For the first time, children and teenagers in the UK who are addicted to video games will now be able to seek treatment from the NHS after the World Health Organisation (WHO) announced that gaming addiction will now officially be classified as a medical disorder.
The WHO has notified governments around the world that they will be expected to offer treatments and support systems to patients suffering from ‘gaming disorder’. With games such as Fortnite being played hours, sometimes even days, on end, the move comes after various studies have shown the psychological distress gaming can cause.
Just last week, a 15-year-old in London was hospitalised for eight weeks and signed off school for a year after becoming addicted to gaming, resulting in a loss of confidence and even refusal to go outside.
The new guidelines from WHO state that for a diagnosis to be made an individual’s behaviour must be “of sufficient severity to result in significant impairment in personal, family, social, educational, occupational or other important areas of functioning.” Sufferers would also usually need to have been showing symptoms for at least a year.
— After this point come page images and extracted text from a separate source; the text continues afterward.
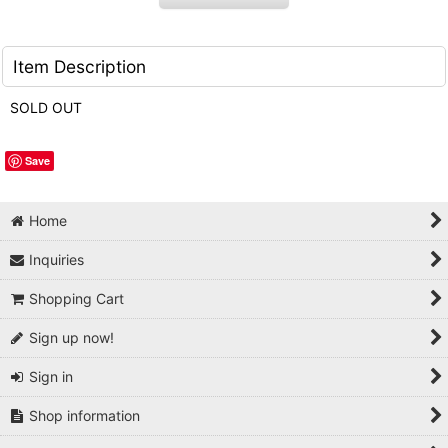
Item Description
SOLD OUT
Save
Home
Inquiries
Shopping Cart
Sign up now!
Sign in
Shop information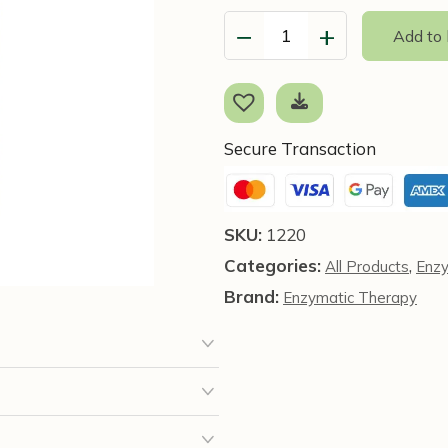
−
+
Add to
Mega-
Zyme,
200
Tablets
-
Secure Transaction
Enzymatic
Therapy
quantity
SKU:
1220
Categories:
,
All Products
Enz
Brand:
Enzymatic Therapy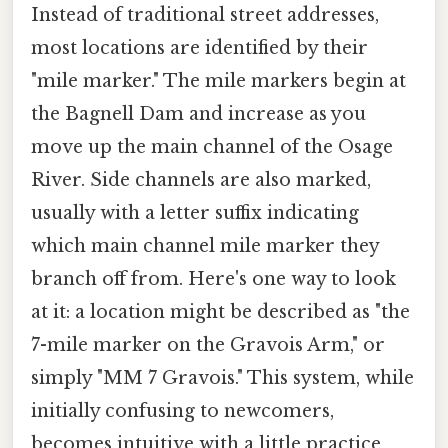
Instead of traditional street addresses,
most locations are identified by their
"mile marker." The mile markers begin at
the Bagnell Dam and increase as you
move up the main channel of the Osage
River. Side channels are also marked,
usually with a letter suffix indicating
which main channel mile marker they
branch off from. Here's one way to look
at it: a location might be described as "the
7-mile marker on the Gravois Arm," or
simply "MM 7 Gravois." This system, while
initially confusing to newcomers,
becomes intuitive with a little practice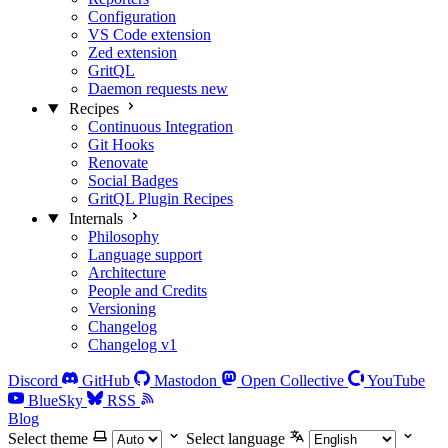
Configuration
VS Code extension
Zed extension
GritQL
Daemon requests
new
Recipes
Continuous Integration
Git Hooks
Renovate
Social Badges
GritQL Plugin Recipes
Internals
Philosophy
Language support
Architecture
People and Credits
Versioning
Changelog
Changelog v1
Discord
GitHub
Mastodon
Open Collective
YouTube
BlueSky
RSS
Blog
Select theme
Select language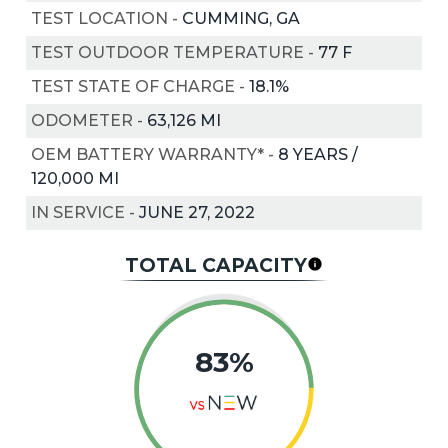
TEST LOCATION
-
CUMMING, GA
TEST OUTDOOR TEMPERATURE
-
77
F
TEST STATE OF CHARGE
-
18.1%
ODOMETER
-
63,126 MI
OEM BATTERY WARRANTY*
-
8 YEARS /
120,000 MI
IN SERVICE
-
JUNE 27, 2022
TOTAL CAPACITY
83%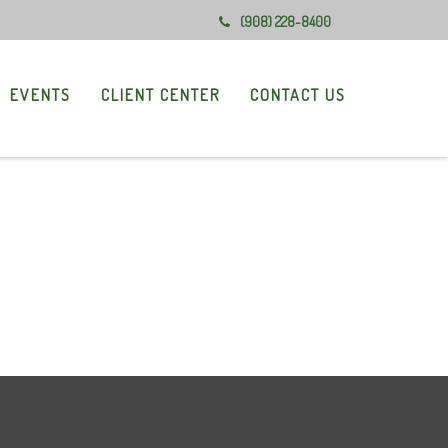
(908) 228-8400
EVENTS
CLIENT CENTER
CONTACT US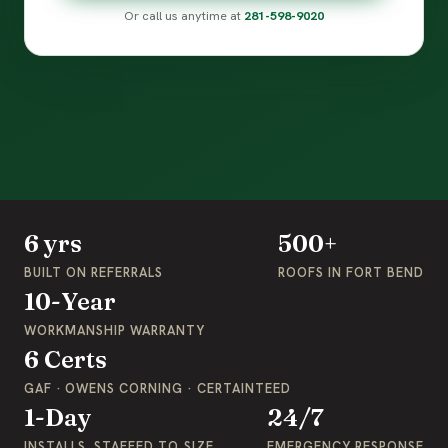
Or call us anytime at
281-598-9020
6 yrs
500+
BUILT ON REFERRALS
ROOFS IN FORT BEND
10-Year
WORKMANSHIP WARRANTY
6 Certs
GAF · OWENS CORNING · CERTAINTEED
1-Day
24/7
INSTALLS, STAFFED TO SIZE
EMERGENCY RESPONSE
While gaming addiction is something we’ve maybe all joked about at one point or another, studies have shown that as many as 6% of adolescents and young people may be affected by gaming addiction. And with consoles now found in virtually every home – alongside the rise in the likes of eSports – that number could rise.
Video gaming isn’t just for at home anymore either. Just last week, we took a look at the iHotel in Taiwan, where each room features two high-performance gaming PCs — complete with designer gaming chairs, large monitors, and glowing lights.